Exercise description:
Give every entry again, unchanged, and leave its images out.

The data:
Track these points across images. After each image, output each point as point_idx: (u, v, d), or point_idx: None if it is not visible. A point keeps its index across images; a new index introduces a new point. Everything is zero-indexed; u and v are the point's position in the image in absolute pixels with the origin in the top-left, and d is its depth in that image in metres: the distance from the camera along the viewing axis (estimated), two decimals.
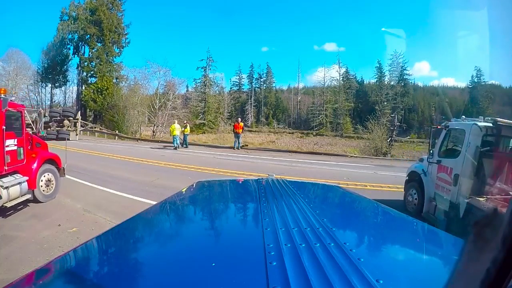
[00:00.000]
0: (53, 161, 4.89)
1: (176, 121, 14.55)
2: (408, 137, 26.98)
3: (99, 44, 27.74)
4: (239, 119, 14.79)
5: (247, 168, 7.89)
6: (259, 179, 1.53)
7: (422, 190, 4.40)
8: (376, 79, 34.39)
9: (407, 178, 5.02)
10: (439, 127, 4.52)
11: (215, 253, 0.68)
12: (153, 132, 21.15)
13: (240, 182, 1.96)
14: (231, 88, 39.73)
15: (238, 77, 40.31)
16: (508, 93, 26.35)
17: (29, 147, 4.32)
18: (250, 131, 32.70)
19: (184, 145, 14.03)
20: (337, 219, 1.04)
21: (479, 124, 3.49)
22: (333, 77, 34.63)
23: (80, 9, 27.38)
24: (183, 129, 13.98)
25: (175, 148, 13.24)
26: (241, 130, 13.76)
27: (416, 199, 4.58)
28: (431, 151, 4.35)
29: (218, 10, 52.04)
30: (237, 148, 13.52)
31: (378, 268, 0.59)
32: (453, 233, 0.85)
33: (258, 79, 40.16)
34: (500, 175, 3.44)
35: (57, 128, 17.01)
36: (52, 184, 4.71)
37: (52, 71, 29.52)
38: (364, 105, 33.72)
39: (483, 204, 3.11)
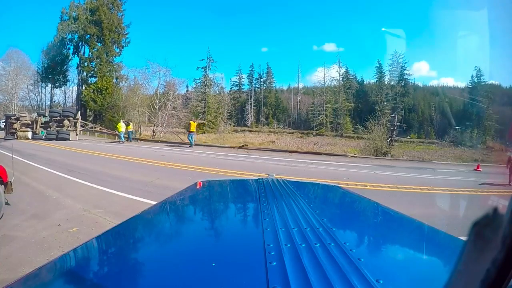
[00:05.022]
0: None
1: (121, 120, 16.98)
2: (408, 137, 26.97)
3: (99, 44, 27.73)
4: (193, 118, 15.91)
5: (247, 168, 7.89)
6: (259, 179, 1.53)
7: None
8: (376, 79, 34.47)
9: None
10: None
11: (215, 253, 0.68)
12: (153, 132, 21.13)
13: (240, 182, 1.96)
14: (231, 88, 39.86)
15: (238, 77, 40.46)
16: (508, 93, 26.32)
17: None
18: (250, 131, 32.72)
19: (129, 140, 16.19)
20: (337, 219, 1.04)
21: None
22: (333, 77, 34.73)
23: (80, 9, 27.39)
24: (126, 126, 16.28)
25: (119, 142, 15.61)
26: (190, 128, 14.17)
27: None
28: None
29: (218, 10, 52.31)
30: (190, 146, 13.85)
31: (378, 268, 0.59)
32: None
33: (258, 79, 40.26)
34: None
35: (57, 128, 17.04)
36: None
37: (52, 71, 29.56)
38: (364, 105, 33.76)
39: None
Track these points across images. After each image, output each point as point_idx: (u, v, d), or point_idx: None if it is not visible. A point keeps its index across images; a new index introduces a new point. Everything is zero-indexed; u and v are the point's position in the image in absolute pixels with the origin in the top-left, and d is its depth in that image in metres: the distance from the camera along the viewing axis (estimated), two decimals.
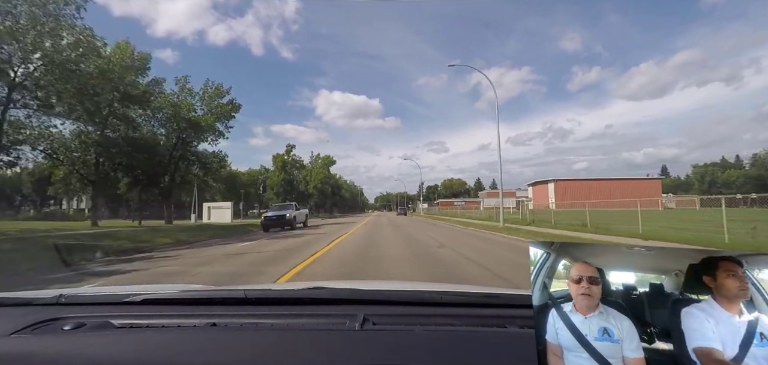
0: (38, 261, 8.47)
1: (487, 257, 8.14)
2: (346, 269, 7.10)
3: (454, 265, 7.24)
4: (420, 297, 1.25)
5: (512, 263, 7.15)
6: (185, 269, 7.55)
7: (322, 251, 9.78)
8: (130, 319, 1.13)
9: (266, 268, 7.24)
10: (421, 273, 6.43)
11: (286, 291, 1.40)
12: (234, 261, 8.60)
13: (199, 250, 11.51)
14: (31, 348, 0.94)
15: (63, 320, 1.10)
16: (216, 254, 9.93)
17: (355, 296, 1.28)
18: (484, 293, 1.28)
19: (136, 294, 1.28)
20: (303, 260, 8.12)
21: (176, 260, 9.25)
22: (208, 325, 1.07)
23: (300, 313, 1.17)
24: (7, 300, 1.32)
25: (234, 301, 1.28)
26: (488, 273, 6.27)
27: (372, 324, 1.03)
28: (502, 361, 0.85)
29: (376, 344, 0.91)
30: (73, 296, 1.30)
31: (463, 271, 6.60)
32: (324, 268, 7.15)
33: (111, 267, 8.16)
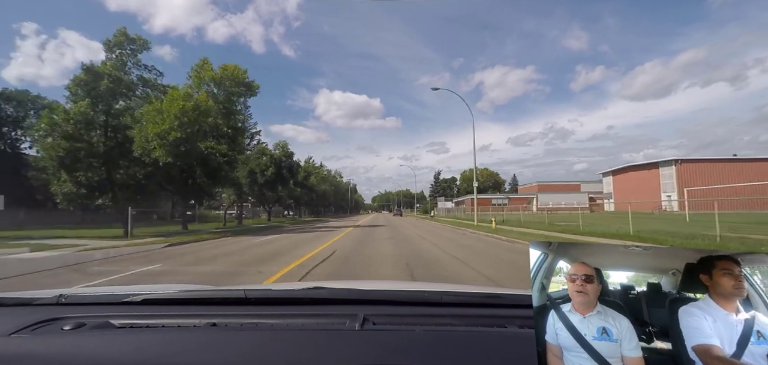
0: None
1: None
2: None
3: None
4: (420, 297, 1.25)
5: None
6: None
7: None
8: (130, 319, 1.13)
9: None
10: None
11: (286, 291, 1.40)
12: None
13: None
14: (31, 348, 0.94)
15: (63, 320, 1.10)
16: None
17: (355, 296, 1.28)
18: (484, 293, 1.28)
19: (136, 294, 1.28)
20: None
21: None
22: (208, 325, 1.07)
23: (300, 313, 1.17)
24: (7, 300, 1.32)
25: (234, 301, 1.28)
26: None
27: (372, 324, 1.03)
28: (502, 361, 0.85)
29: (376, 344, 0.91)
30: (73, 296, 1.30)
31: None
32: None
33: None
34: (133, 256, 10.30)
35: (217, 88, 24.65)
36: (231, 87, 24.70)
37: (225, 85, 24.63)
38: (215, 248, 12.36)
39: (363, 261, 8.51)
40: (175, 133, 18.60)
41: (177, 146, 19.04)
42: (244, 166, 34.22)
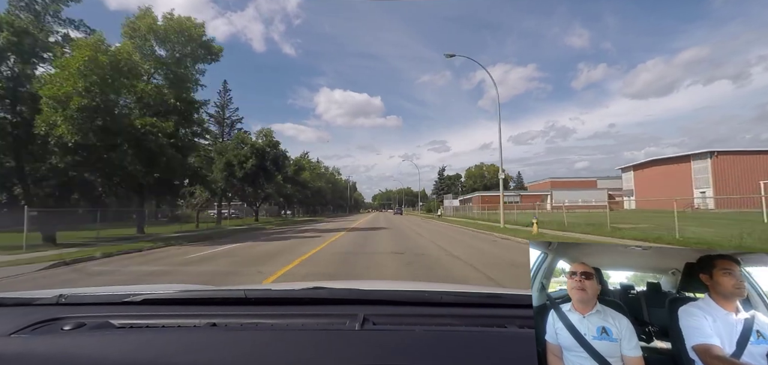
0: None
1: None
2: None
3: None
4: (420, 297, 1.25)
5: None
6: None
7: None
8: (130, 319, 1.13)
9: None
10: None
11: (286, 291, 1.40)
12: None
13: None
14: (31, 348, 0.94)
15: (63, 320, 1.10)
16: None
17: (355, 296, 1.28)
18: (483, 293, 1.28)
19: (136, 294, 1.28)
20: None
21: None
22: (208, 325, 1.07)
23: (300, 313, 1.17)
24: (7, 300, 1.32)
25: (234, 301, 1.28)
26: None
27: (372, 324, 1.03)
28: (502, 361, 0.85)
29: (376, 344, 0.91)
30: (73, 296, 1.30)
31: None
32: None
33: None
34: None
35: (162, 47, 17.75)
36: (181, 46, 17.57)
37: (172, 42, 17.40)
38: (110, 267, 8.32)
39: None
40: (80, 98, 12.65)
41: (89, 118, 13.15)
42: (220, 157, 29.02)
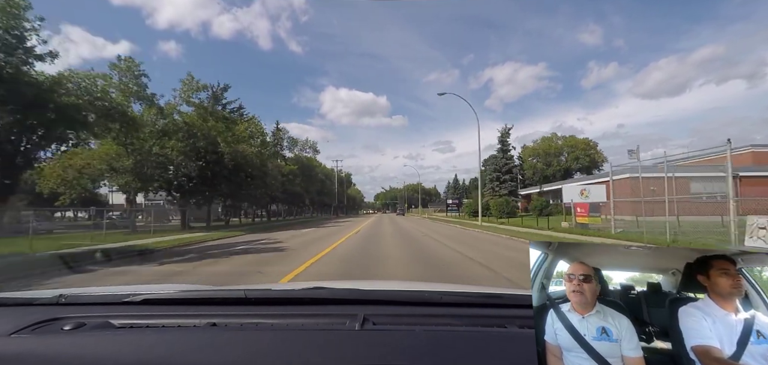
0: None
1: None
2: None
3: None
4: (420, 297, 1.25)
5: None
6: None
7: None
8: (130, 319, 1.13)
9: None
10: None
11: (286, 291, 1.40)
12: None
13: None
14: (31, 348, 0.94)
15: (63, 320, 1.10)
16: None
17: (355, 296, 1.28)
18: (484, 293, 1.28)
19: (136, 294, 1.28)
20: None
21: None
22: (208, 325, 1.07)
23: (300, 313, 1.17)
24: (7, 300, 1.32)
25: (234, 301, 1.28)
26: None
27: (372, 324, 1.03)
28: (502, 361, 0.85)
29: (376, 344, 0.91)
30: (73, 296, 1.30)
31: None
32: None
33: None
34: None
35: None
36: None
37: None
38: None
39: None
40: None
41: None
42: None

Exercise answer:
Track these points across images. After each image, output each point as point_idx: (u, v, d), or point_idx: None if it is not visible. A point keeps its index across images; a new index introduces a new point. Everything is zero-indexed; u and v are the point's position in the image in absolute pixels with the origin in the top-left, and d is its depth in that image in metres: the distance from the camera along the viewing axis (estimated), two decimals.
[00:00.000]
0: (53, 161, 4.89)
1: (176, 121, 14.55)
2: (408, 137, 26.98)
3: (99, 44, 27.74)
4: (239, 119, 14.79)
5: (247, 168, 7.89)
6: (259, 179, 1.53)
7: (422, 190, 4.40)
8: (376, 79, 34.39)
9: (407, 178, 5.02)
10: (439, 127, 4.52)
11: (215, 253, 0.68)
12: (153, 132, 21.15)
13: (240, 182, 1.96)
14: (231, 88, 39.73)
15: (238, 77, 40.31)
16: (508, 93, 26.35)
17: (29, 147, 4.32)
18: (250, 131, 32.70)
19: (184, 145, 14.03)
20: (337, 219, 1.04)
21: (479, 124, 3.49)
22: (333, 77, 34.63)
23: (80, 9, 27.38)
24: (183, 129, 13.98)
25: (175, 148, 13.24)
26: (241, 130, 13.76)
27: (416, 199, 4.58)
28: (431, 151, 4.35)
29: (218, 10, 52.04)
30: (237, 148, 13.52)
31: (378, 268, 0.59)
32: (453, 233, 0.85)
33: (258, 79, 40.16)
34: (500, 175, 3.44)
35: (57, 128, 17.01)
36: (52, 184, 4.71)
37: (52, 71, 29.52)
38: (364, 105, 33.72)
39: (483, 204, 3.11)
[00:05.022]
0: None
1: (121, 120, 16.98)
2: (408, 137, 26.97)
3: (99, 44, 27.73)
4: (193, 118, 15.91)
5: (247, 168, 7.89)
6: (259, 179, 1.53)
7: None
8: (376, 79, 34.47)
9: None
10: None
11: (215, 253, 0.68)
12: (153, 132, 21.13)
13: (240, 182, 1.96)
14: (231, 88, 39.86)
15: (238, 77, 40.46)
16: (508, 93, 26.32)
17: None
18: (250, 131, 32.72)
19: (129, 140, 16.19)
20: (337, 219, 1.04)
21: None
22: (333, 77, 34.73)
23: (80, 9, 27.39)
24: (126, 126, 16.28)
25: (119, 142, 15.61)
26: (190, 128, 14.17)
27: None
28: None
29: (218, 10, 52.31)
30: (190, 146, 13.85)
31: (378, 268, 0.59)
32: None
33: (258, 79, 40.26)
34: None
35: (57, 128, 17.04)
36: None
37: (52, 71, 29.56)
38: (364, 105, 33.76)
39: None
Track these points across images. After each image, output each point as point_idx: (u, v, d), or point_idx: None if it is not visible. A point keeps its index across images; a new index introduces a new point. Everything is zero-indexed; u and v are the point's position in the image in absolute pixels with the origin in the top-left, and d is its depth in that image in metres: the distance from the camera along the viewing axis (estimated), two decimals.
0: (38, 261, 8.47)
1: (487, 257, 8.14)
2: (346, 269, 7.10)
3: (454, 265, 7.24)
4: (420, 297, 1.25)
5: (512, 263, 7.15)
6: (185, 269, 7.55)
7: (322, 251, 9.78)
8: (130, 319, 1.13)
9: (266, 268, 7.24)
10: (421, 273, 6.43)
11: (286, 291, 1.40)
12: (234, 261, 8.60)
13: (199, 250, 11.51)
14: (31, 348, 0.94)
15: (63, 320, 1.10)
16: (216, 254, 9.93)
17: (355, 296, 1.28)
18: (484, 293, 1.28)
19: (136, 294, 1.28)
20: (303, 260, 8.12)
21: (176, 260, 9.25)
22: (208, 325, 1.07)
23: (300, 313, 1.17)
24: (7, 300, 1.32)
25: (234, 301, 1.28)
26: (488, 273, 6.27)
27: (372, 324, 1.03)
28: (502, 361, 0.85)
29: (376, 344, 0.91)
30: (73, 296, 1.30)
31: (463, 271, 6.60)
32: (324, 268, 7.15)
33: (111, 267, 8.16)
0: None
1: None
2: None
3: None
4: (420, 297, 1.25)
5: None
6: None
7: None
8: (130, 319, 1.13)
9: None
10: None
11: (286, 291, 1.40)
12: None
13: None
14: (31, 348, 0.94)
15: (63, 320, 1.10)
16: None
17: (355, 296, 1.28)
18: (484, 293, 1.28)
19: (136, 294, 1.28)
20: None
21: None
22: (208, 325, 1.07)
23: (300, 313, 1.17)
24: (7, 300, 1.32)
25: (234, 301, 1.28)
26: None
27: (372, 324, 1.03)
28: (502, 361, 0.85)
29: (376, 344, 0.91)
30: (73, 296, 1.30)
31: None
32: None
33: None
34: (133, 256, 10.30)
35: (217, 88, 24.65)
36: (231, 87, 24.70)
37: (225, 85, 24.63)
38: (215, 248, 12.36)
39: (363, 261, 8.51)
40: (175, 133, 18.60)
41: (177, 146, 19.04)
42: (244, 166, 34.22)
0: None
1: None
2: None
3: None
4: (420, 297, 1.25)
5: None
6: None
7: None
8: (130, 319, 1.13)
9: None
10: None
11: (286, 291, 1.40)
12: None
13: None
14: (31, 348, 0.94)
15: (63, 320, 1.10)
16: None
17: (355, 296, 1.28)
18: (483, 293, 1.28)
19: (136, 294, 1.28)
20: None
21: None
22: (208, 325, 1.07)
23: (300, 313, 1.17)
24: (7, 300, 1.32)
25: (234, 301, 1.28)
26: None
27: (372, 324, 1.03)
28: (502, 361, 0.85)
29: (376, 344, 0.91)
30: (73, 296, 1.30)
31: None
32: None
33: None
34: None
35: (162, 47, 17.75)
36: (181, 46, 17.57)
37: (172, 42, 17.40)
38: (110, 267, 8.32)
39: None
40: (80, 98, 12.65)
41: (89, 118, 13.15)
42: (220, 157, 29.02)
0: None
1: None
2: None
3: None
4: (420, 297, 1.25)
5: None
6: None
7: None
8: (130, 319, 1.13)
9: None
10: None
11: (286, 291, 1.40)
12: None
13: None
14: (31, 348, 0.94)
15: (63, 320, 1.10)
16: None
17: (355, 296, 1.28)
18: (484, 293, 1.28)
19: (136, 294, 1.28)
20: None
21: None
22: (208, 325, 1.07)
23: (300, 313, 1.17)
24: (7, 300, 1.32)
25: (234, 301, 1.28)
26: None
27: (372, 324, 1.03)
28: (502, 361, 0.85)
29: (376, 344, 0.91)
30: (73, 296, 1.30)
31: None
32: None
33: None
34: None
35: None
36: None
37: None
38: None
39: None
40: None
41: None
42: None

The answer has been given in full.